Cardinality firewall

  • MUST Leave pulse.cardinality.enabled=true.
  • SHOULD Review /actuator/pulse/runtime → cardinalityFirewall.topOffenders after a soak test — anything in the list is a meter you should fix or explicitly exempt.
  • NICE For services with very large meter inventories, set pulse.cardinality.meter-prefixes-to-protect to the high-risk subset rather than protecting everything.

Timeout budget

  • MUST Set pulse.timeout-budget.default-budget to your service's caller-side timeout minus ~50ms. Otherwise outbound calls have no notion of "we're already late."
  • SHOULD Set pulse.timeout-budget.maximum-budget at the edge to prevent a malicious or buggy caller from sending Pulse-Timeout-Ms: 86400000 and pinning a thread.
  • MUST Subscribe to the PulseTimeoutBudgetExhausted alert and route to your on-call.

Trace propagation guard

  • MUST Confirm pulse.trace.received ratio is >0.99 in staging soak. Anything lower means an upstream is dropping context — fix it before production, not after.
  • NICE Consider pulse.trace-guard.fail-on-missing=true in non-prod environments to catch regressions in CI.

Logs

  • MUST Verify your log layout includes traceId, spanId, service, env, requestId. The bundled log4j2-spring.xml does this; confirm it isn't being overridden.
  • MUST Ship logs to a backend that lets you pivot from a span attribute to log lines — without this, a sampled trace has no log context.
  • SHOULD Verify the PII masking converter is active by injecting a known-bad payload in a staging test (see PiiMaskingConverterTest).

SLO & alerts

  • MUST Declare at least one SLO under pulse.slo.objectives even if it's availability=0.99. The generated PrometheusRule is your incident-response contract.
  • MUST Apply the generated rules:
    curl -s http://<host>/actuator/pulse/slo | kubectl apply -f -
    
  • MUST Apply the standalone Pulse alerts (cardinality overflow, timeout exhausted, trace missing): kubectl apply -f alerts/prometheus/pulse-slo-alerts.yaml.
  • SHOULD Wire the corresponding runbooks (docs/runbooks/) into the alert annotations so on-call has a one-click path from page to playbook.

Shutdown

  • MUST Leave pulse.shutdown.otel-flush-enabled=true.

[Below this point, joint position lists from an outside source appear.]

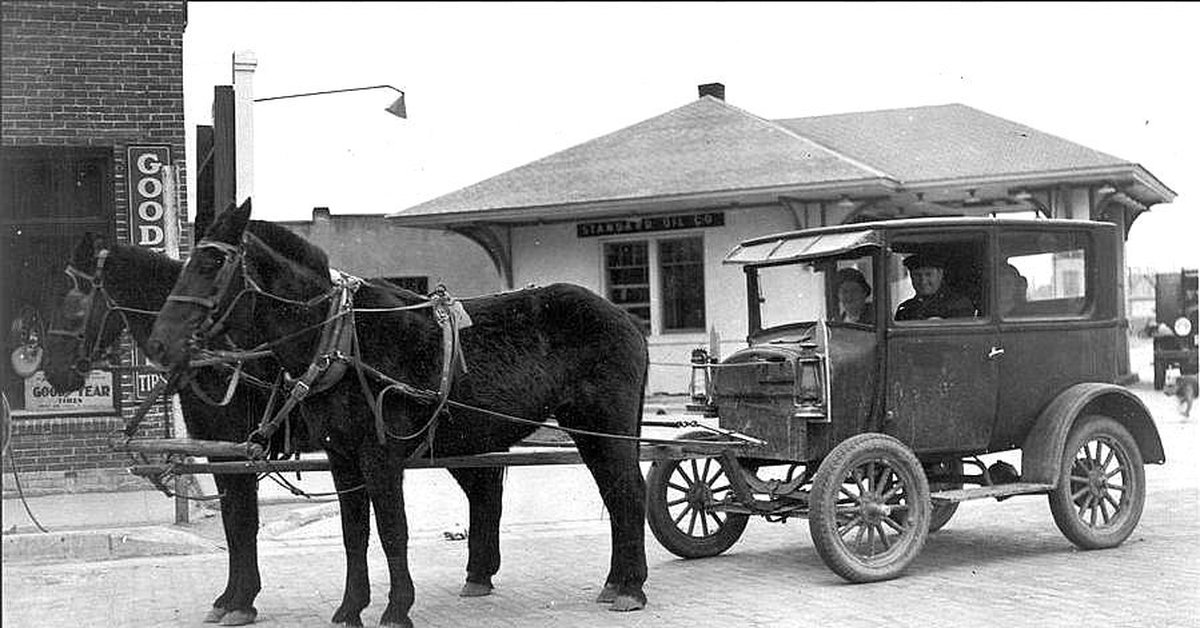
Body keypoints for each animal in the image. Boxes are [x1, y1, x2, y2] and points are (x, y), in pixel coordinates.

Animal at [148, 201, 652, 628]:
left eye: (211, 265)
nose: (158, 344)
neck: (343, 342)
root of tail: (625, 317)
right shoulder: (342, 457)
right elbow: (354, 535)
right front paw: (350, 608)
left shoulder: (380, 456)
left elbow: (393, 531)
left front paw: (396, 609)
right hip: (586, 430)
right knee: (613, 494)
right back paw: (615, 582)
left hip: (606, 426)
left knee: (629, 493)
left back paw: (631, 588)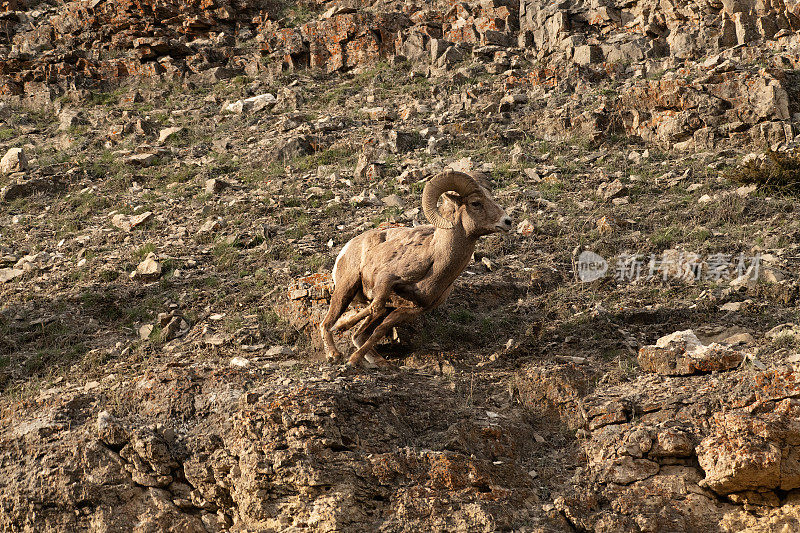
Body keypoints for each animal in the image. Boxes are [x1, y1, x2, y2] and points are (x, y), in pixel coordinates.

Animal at [318, 170, 512, 366]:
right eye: (475, 203)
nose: (507, 221)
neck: (436, 262)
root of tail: (348, 247)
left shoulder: (408, 310)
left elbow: (379, 330)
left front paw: (354, 359)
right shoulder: (386, 280)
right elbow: (376, 306)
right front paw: (342, 326)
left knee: (359, 335)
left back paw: (379, 362)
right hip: (346, 288)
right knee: (327, 323)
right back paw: (334, 353)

Without this, a rolling deploy drops the last few hundred spans before exit.
  • SHOULD Confirm your container's terminationGracePeriodSeconds is at least pulse.shutdown.otel-flush-timeout + 5s; otherwise the orchestrator kills the pod before flush completes.

Build metadata

  • SHOULD Enable spring-boot-maven-plugin's build-info goal so BuildProperties is available — this populates Pulse's app.version / service.version tags and the pulse.deploy.info gauge for deploy-overlay panels.
  • SHOULD Generate git.properties (the same plugin can do this) so build.commit is tagged on every metric — invaluable for "did the deploy do this?" triage.

Native image (if you ship native)

  • SHOULD Run mvn -Pnative test in CI on every PR — Pulse's RuntimeHints cover the reflection it needs but app-specific reflection is on you.

Smoke tests

  • MUST A curl /actuator/pulse returns the expected subsystem map.
  • MUST A curl /actuator/pulse/slo returns valid PrometheusRule YAML.
  • MUST A request with X-Trace-ID returns the same id in the response header.
  • MUST A request that throws produces a ProblemDetail with traceId, requestId, and errorFingerprint populated.